## Aim 1
List each distinct number written in digits in the passage on gas prices below.

## Document section
________________________________________
If this does not raise concerns about the abuse of dominant
position of the oil industry today, I do not know what will.
Canadians may take some slight comfort in the fact that they may,
from time to time, get lower priced fuel as they saw in the
maritimes.
I take the example of what happened in Grand Falls where there
were 11 gas stations. Of those 11 gas stations, 10 were owned by
the majors. Only one was an independent. The price was
approximately 48 cents a litre about a year and a half ago. When
that independent was smothered the price shot up to 68.9 cents. If
consumers are concerned about competitively priced oil and gas,
they had better understand that it is because of the existence of the
independent gas owner, who is prepared to pass on the savings to
consumers, and who is one of the major reasons why we have had
decently competitively priced gas in the past.
(1340)
________________________________________
## Supplied data
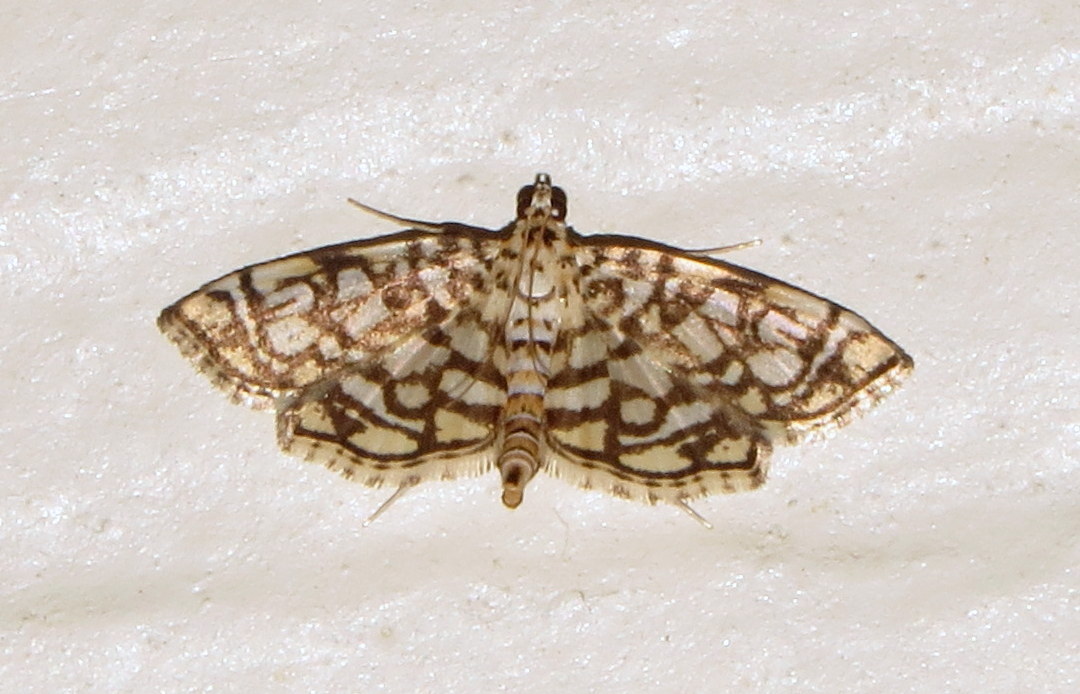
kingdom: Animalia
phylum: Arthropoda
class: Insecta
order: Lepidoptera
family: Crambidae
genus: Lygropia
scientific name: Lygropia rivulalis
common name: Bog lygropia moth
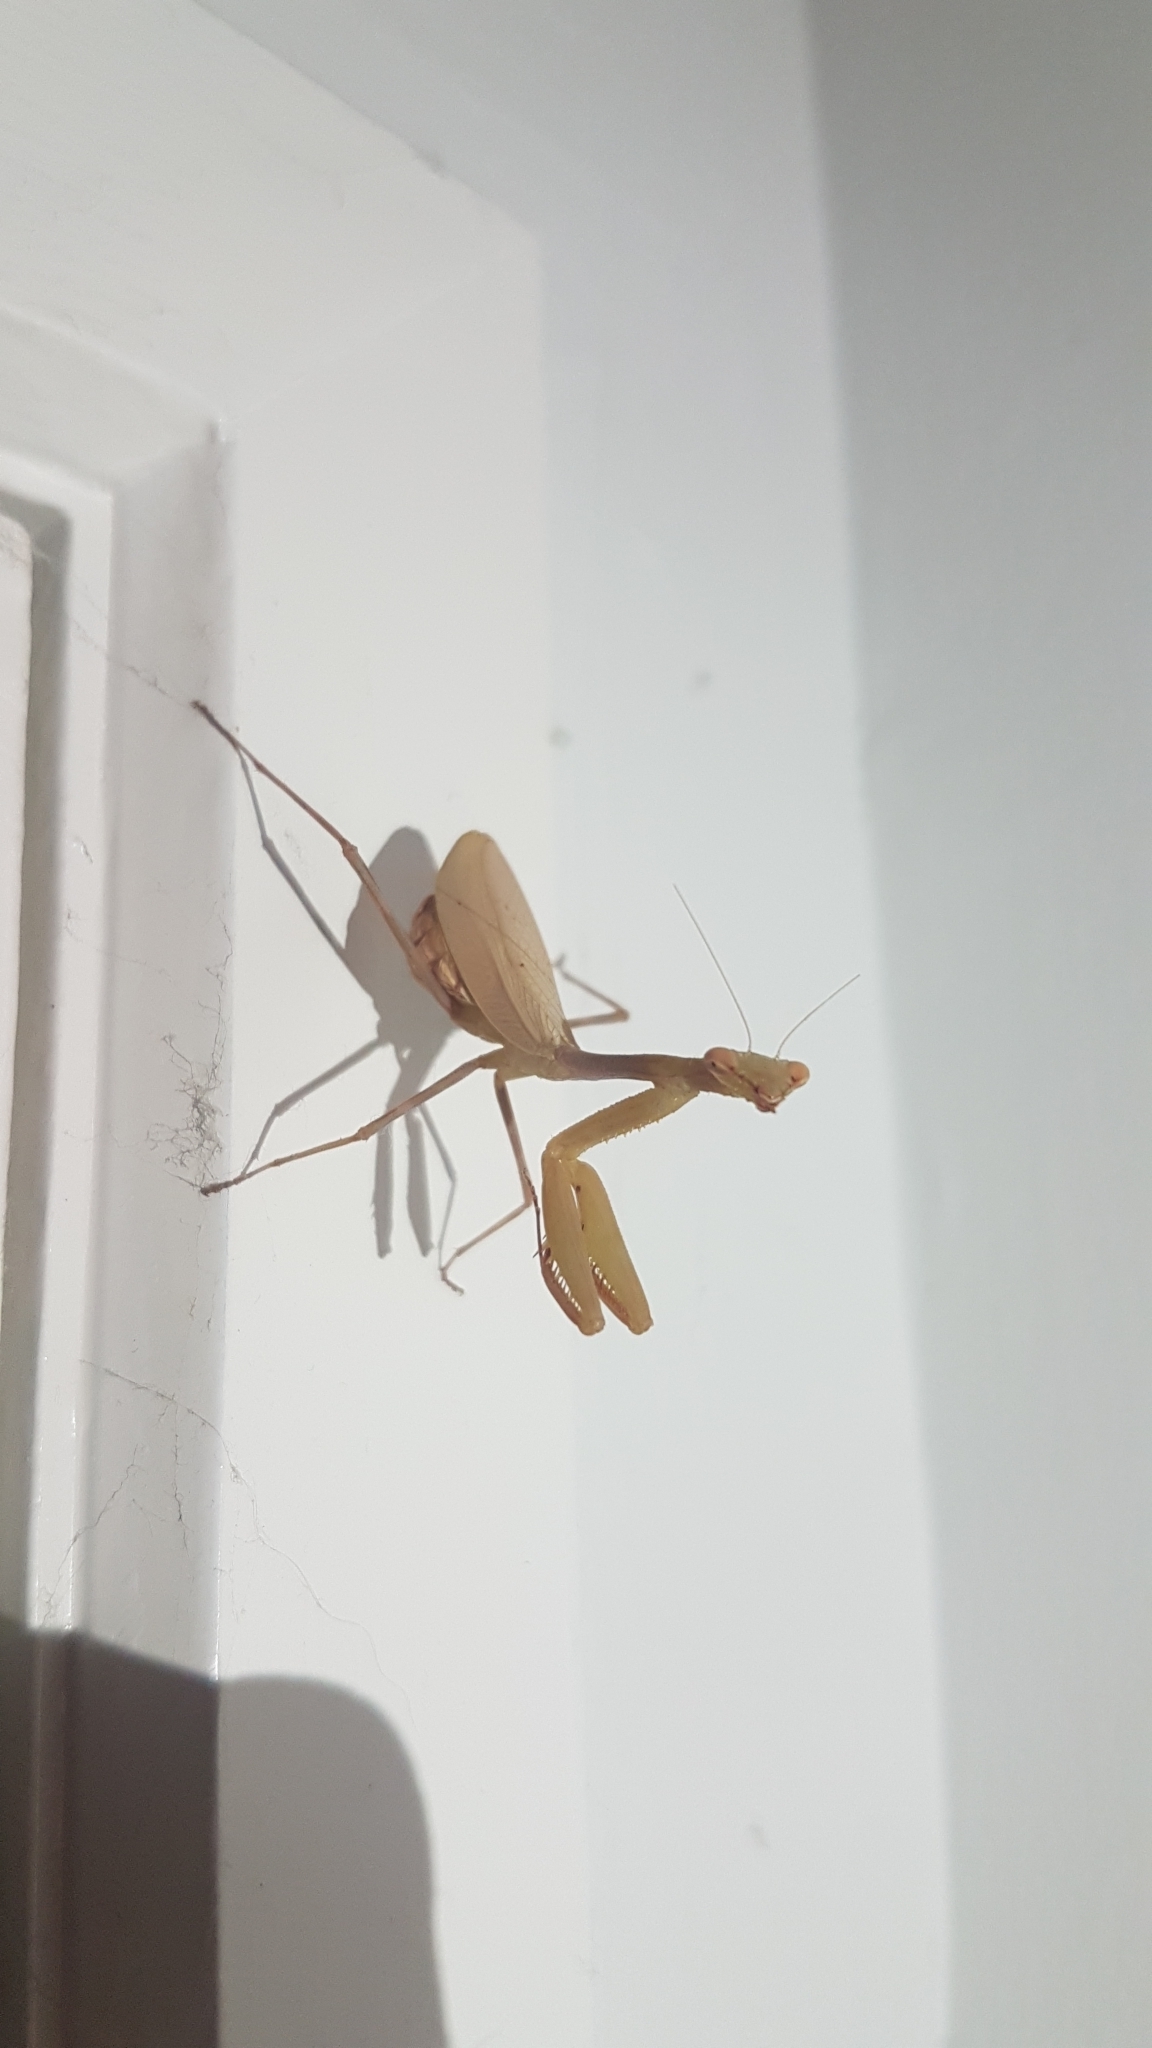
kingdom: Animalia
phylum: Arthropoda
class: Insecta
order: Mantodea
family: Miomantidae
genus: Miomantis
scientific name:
________________________________________
## Aim 2
Revise the records from the line containing "family: Crambidae" through the end of the records, replacing "scientific name" with "species" and changing nothing else; leave out the pictures.

## Exercise response 1
11, 10, 48, 68.9, 1340

## Exercise response 2
family: Crambidae
genus: Lygropia
species: Lygropia rivulalis
common name: Bog lygropia moth
kingdom: Animalia
phylum: Arthropoda
class: Insecta
order: Mantodea
family: Miomantidae
genus: Miomantis
species:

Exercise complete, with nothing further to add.